● **Action item**
From the data that follows, print exactly the lines starting at the one containing "#be8284; stroke: #8d6062" and ending at the one containing "middle; dominant-baseline: central;"; include both of them and nothing more.
Start of Supplied data
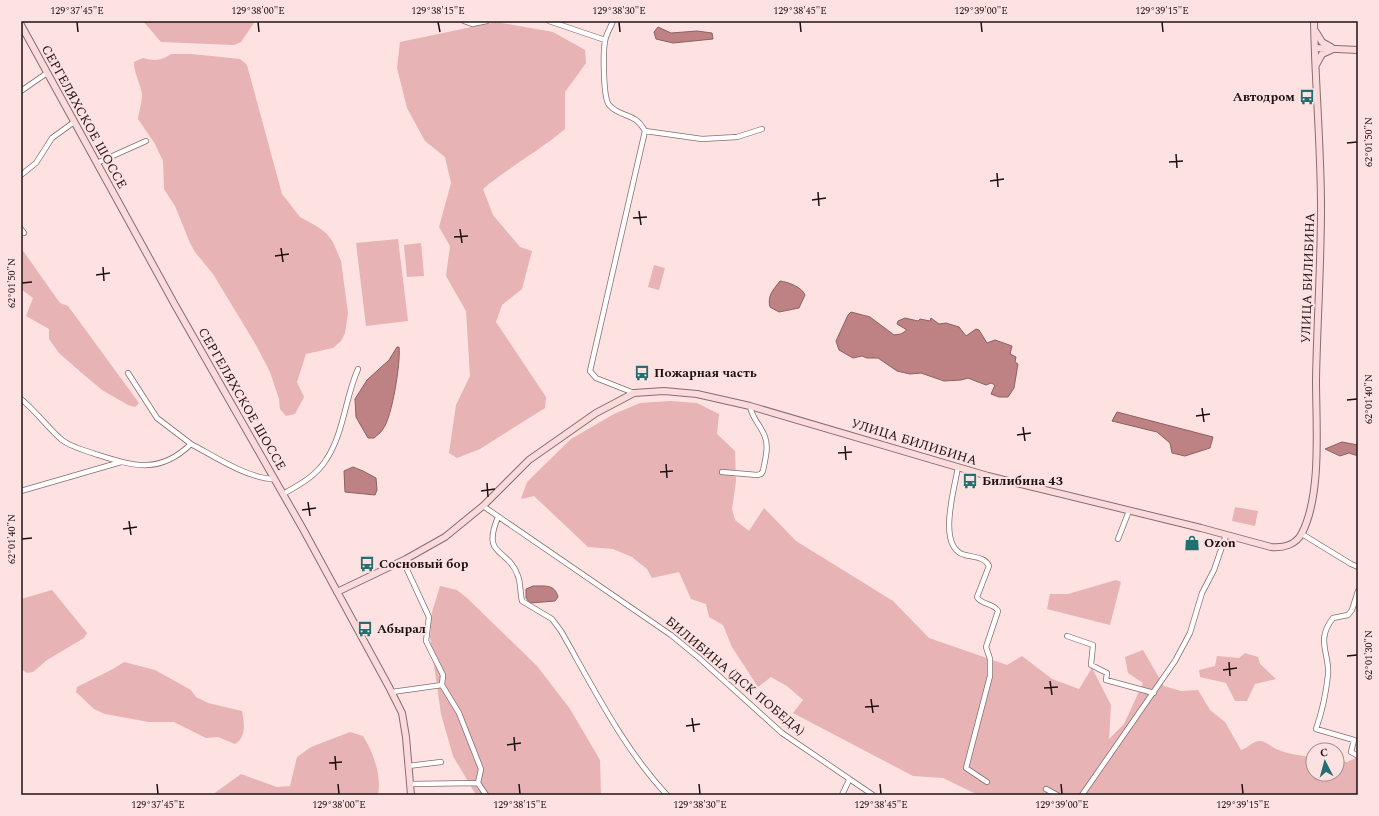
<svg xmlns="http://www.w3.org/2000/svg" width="1379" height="816" font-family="Spectral,serif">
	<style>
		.green { fill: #e8b3b4 }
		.water { fill: #be8284; stroke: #8d6062 }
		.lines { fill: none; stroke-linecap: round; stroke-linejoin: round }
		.street-casing { stroke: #876d6e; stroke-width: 6 }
		.secondary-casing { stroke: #876d6e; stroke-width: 8 }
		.street { stroke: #fff; stroke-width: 4.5 }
		.secondary { stroke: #fbdadc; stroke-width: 6 }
		.ticks { fill: none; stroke: #1c1213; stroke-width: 1.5 }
		.labels { text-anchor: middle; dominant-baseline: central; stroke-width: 4; stroke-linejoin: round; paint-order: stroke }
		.poi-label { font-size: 13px; font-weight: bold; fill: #1c1213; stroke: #fee1e1; text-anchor: start }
		.street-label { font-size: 13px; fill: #1c1213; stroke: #fee1e1 }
		.neatline { fill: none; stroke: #1c1213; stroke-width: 1.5 }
		.ticks-label { font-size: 10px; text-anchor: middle; fill: #1c1213 }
	</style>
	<rect width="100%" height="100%" fill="#fee1e1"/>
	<path class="green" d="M143,21H253L254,23L241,42L234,45L161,42Z
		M496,22L553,32L585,50L586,63L565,92V129C539,151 509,167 483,189L493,215L520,247L532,251L522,289L502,305L496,322L546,397L545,408L480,449L457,458L449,453L456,405L470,376L466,311L446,276L450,246L439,227L451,183L445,157L425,141L407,108L397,68L400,42Z
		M171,54H191L231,58L240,59L247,65L282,194L300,217L318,227L327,234L333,242L341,261L348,313L345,333L341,341L333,348L306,354L297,382L304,397L295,414L286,416L280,409L279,399L270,372L256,345L213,274L195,252L190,243L175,206L164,189L163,161L155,144L138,119C139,109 144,99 141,90C139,80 134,73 134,62L143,58C154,61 161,61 171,54Z
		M398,239L408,321L366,326L356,243Z
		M421,243L424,276L407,277L404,245Z
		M21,248L60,303L68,306L139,403L135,407L128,405L102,390L76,368L59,353L49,339V329L26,316L33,298L21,289Z
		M654,265L665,268L659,290L648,287Z
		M670,401L697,403L719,414L717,434L735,451L736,481L732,509L735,520L749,531L764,508L796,541L893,601L929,638L1007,665L1022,656L1052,679L1079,689L1092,668L1111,705L1109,739L1124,724L1143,683L1128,673L1125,657L1143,650L1164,686L1181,691L1198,690L1210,710L1225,722L1241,750C1249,748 1252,741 1260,741C1266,741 1271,747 1276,749C1288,754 1301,756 1313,757V774H1337V760L1347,762L1358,757V795H978L943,778L913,776L793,713L803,700L787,686L771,677L758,687L732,647L723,625L709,617L706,604L691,599L679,572L652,578L647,569L632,557L613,549L588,547L534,496L521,499L527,482L571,439L614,414L640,403Z
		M1235,507L1258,511L1255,526L1232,521Z
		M1116,580L1121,582L1110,625L1047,609L1050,594H1068Z
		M440,586L457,590L467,598L537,666L570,709L600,760L601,795H476L453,756L441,714L430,637L432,612Z
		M52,590L87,633L84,638L47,660L33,672L27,673L21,669V599Z
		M1245,653L1258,657L1260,664L1276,679L1255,684L1247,701H1235L1226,683L1200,677L1199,670L1215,666L1217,656L1239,658Z
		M124,662L155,670L191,690L196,697L208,703L242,711C244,722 247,737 235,744L218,737L206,738L174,722H149L105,714L94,709L76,692L77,687L113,669Z
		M350,732L363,736C373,752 382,776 378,795H212L241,774L277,787L290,786L297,757L311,747Z"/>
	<path class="water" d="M658,27L671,33L697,31L712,33L713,39L673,43L656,39L654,32Z
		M780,281C788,282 802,287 805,295L799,308L779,312L770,307C767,296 773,290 780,281Z
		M851,312L870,317L894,335L901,334L907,330L897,324L898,321L905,318L918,321L920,319L930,321L931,318L939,324L946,323L959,327L966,336L976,329L979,330L987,343L995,340L1012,346L1010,354L1016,357L1015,362L1018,364L1014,388L1008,397H999L991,394L995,385L991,383L986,385L968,378L961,380L944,381L921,373L910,374L897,371L878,358H867L862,356L853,358L839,350L836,341L848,315Z
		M397,347H399C401,361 392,418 383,429C381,433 377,435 374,438H368L356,417L355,399L367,380L389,360Z
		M1117,412L1213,437L1210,448L1185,456L1172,453L1170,443L1157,432L1112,421Z
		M1342,442L1358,445V456L1349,453L1340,456L1325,449Z
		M353,467L363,471L376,478L377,490L375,495L345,492L344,471Z
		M533,586C545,586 555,584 558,597L555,601L530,603L526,598V589Z"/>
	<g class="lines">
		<defs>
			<path id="street" d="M464,21L472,24L487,21
				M549,21L605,40
				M613,21C611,27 606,34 605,41C603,52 603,97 609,105C622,119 634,111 645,131L702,139L737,137L762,129
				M21,91L47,73
				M97,163L146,141
				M21,175L36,163L52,138L74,122
				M21,229L24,233
				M128,373L157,418L191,444
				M634,393L596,378L590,371L645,131
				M21,399C36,411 47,427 62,440C71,447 84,450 95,454C133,466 159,475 191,444C214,456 248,479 275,479
				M958,467C955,487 936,548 965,555C973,557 985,557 989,566L977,597C981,605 994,603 998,611L986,647L990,659V676L966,768L987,782
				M722,472L757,475L761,474L763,471C765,460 769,447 765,437C761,425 752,419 750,406
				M21,491L121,462
				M283,494C299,485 316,476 326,460C344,433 345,398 358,369
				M483,506L671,635L699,658L782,733L873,795
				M498,517C481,558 508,547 518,576C521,584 520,593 522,601L552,619L561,631C593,687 623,748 667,795
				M1302,534L1351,564L1358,567
				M1118,539L1129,511
				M403,561L429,617L426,641L443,675L442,685L459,713L481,769L478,783L486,795
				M1358,591L1352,610L1348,615L1333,618C1315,641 1330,653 1328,675C1326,693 1322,712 1316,729L1354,740L1351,752L1358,756
				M1067,636L1093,645L1091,665L1107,673L1106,680L1154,693
				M392,692L442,685
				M408,766L441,762
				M410,784L478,783
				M1046,789L1057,795
				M842,795L849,780
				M1082,795L1175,661L1190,633L1202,593L1214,570L1226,535"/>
			<path id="secondary" d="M21,25L175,305L303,529L389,687L402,713L406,737L411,795
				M1316,32L1322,42L1331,47
				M1315,48L1358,50
				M1316,65L1322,54L1331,50
				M337,592L406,559L445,537L483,506L529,460L596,413L634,393L664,391L697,394L750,406L988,476L1201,528L1271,547C1283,548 1296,545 1302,533C1322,494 1316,424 1316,380C1317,323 1321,266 1321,208C1321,146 1315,83 1314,21"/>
		</defs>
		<use href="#street" class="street-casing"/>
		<use href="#secondary" class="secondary-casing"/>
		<use href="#street" class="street"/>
		<use href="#secondary" class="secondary"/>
	</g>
	<path class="ticks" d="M77,22L78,32M258,22L259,32M438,22L440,32M619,22L620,32M800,22L801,32M981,22L982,32M1162,22L1163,32M1347,143L1357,142M1176,154L1177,168M1169,162L1183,161M997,173L998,187M990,181L1004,179M818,192L819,206M812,200L826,198M639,211L641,225M633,218L647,217M460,229L462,243M454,237L468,236M281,248L283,262M275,256L289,254M103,267L104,281M96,275L110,273M22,283L32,282M1347,400L1357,399M1202,408L1204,422M1196,416L1210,414M1023,427L1025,441M1017,435L1031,433M845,446L846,460M838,453L852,452M666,464L667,478M660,472L673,471M487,483L488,497M481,491L495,489M308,502L310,516M302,510L316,508M129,521L131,535M123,529L137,527M22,539L32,538M1347,656L1357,655M1229,662L1230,676M1223,670L1237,668M1050,681L1052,695M1044,688L1058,687M871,699L873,713M865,707L879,706M692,718L694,732M686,726L700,724M514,737L515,751M507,745L521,743M335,756L336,770M329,763L342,762M157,784L158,794M338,784L339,794M519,784L520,794M699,784L700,794M880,784L881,794M1061,784L1062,794M1242,784L1243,794"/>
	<defs>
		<symbol id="bus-bare" viewBox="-9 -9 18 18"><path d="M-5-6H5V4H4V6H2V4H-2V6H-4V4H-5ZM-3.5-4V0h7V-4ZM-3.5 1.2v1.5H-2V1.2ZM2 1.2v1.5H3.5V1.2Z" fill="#236e70" stroke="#fee1e1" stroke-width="2.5" paint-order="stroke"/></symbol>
		<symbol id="shop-bare" viewBox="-9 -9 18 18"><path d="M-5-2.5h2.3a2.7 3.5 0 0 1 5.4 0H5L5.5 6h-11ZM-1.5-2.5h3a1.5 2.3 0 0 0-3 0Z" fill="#236e70" stroke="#fee1e1" stroke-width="2.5" paint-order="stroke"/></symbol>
	</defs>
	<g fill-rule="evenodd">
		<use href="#bus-bare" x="1296" y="86" width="22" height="22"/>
		<use href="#bus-bare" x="631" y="362" width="22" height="22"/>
		<use href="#bus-bare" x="959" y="470" width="22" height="22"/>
		<use href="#shop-bare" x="1181" y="532" width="22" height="22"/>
		<use href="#bus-bare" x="356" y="553" width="22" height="22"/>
		<use href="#bus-bare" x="354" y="618" width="22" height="22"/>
	</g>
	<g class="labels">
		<g class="poi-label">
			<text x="1295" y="97" text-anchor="end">Автодром</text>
			<text x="654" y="373">Пожарная часть</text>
			<text x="982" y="481">Билибина 43</text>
			<text x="1204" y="543">Ozon</text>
			<text x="379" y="564">Сосновый бор</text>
			<text x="377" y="629">Абырал</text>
		</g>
		<g class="street-label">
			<text transform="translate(84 117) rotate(61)">СЕРГЕЛЯХСКОЕ ШОССЕ</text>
			<text transform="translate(1308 278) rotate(-88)">УЛИЦА БИЛИБИНА</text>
			<text transform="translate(242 399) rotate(60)">СЕРГЕЛЯХСКОЕ ШОССЕ</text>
			<text transform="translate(914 442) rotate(17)">УЛИЦА БИЛИБИНА</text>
			<text transform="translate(735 676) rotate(40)">БИЛИБИНА (ДСК ПОБЕДА)</text>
		</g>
	</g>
	<rect width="1379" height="816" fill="none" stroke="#fee1e1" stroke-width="44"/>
	<g transform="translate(1325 762) rotate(354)"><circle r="19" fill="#fee1e1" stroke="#a48e8f"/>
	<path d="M0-3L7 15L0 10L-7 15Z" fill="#236e70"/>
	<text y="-6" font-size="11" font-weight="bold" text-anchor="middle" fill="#1c1213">С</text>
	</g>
	<rect x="22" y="22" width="1335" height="772" class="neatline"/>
	<g class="ticks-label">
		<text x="77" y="14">129°37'45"E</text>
		<text x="258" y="14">129°38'00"E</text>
		<text x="438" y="14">129°38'15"E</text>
		<text x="619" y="14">129°38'30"E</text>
		<text x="800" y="14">129°38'45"E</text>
		<text x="981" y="14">129°39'00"E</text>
		<text x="1162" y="14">129°39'15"E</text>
		<text transform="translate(1368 142) rotate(-90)" y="4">62°01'50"N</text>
		<text transform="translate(11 283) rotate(-90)" y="4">62°01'50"N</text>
		<text transform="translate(1368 399) rotate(-90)" y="4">62°01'40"N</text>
		<text transform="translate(11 539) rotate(-90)" y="4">62°01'40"N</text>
		<text transform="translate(1368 655) rotate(-90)" y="4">62°01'30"N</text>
		<text x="158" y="808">129°37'45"E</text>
		<text x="339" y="808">129°38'00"E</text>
		<text x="520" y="808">129°38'15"E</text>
		<text x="700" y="808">129°38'30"E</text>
		<text x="881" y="808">129°38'45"E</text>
		<text x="1062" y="808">129°39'00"E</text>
		<text x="1243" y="808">129°39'15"E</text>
	</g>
</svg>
End of Supplied data
● **Result of the task**
		.water { fill: #be8284; stroke: #8d6062 }
		.lines { fill: none; stroke-linecap: round; stroke-linejoin: round }
		.street-casing { stroke: #876d6e; stroke-width: 6 }
		.secondary-casing { stroke: #876d6e; stroke-width: 8 }
		.street { stroke: #fff; stroke-width: 4.5 }
		.secondary { stroke: #fbdadc; stroke-width: 6 }
		.ticks { fill: none; stroke: #1c1213; stroke-width: 1.5 }
		.labels { text-anchor: middle; dominant-baseline: central; stroke-width: 4; stroke-linejoin: round; paint-order: stroke }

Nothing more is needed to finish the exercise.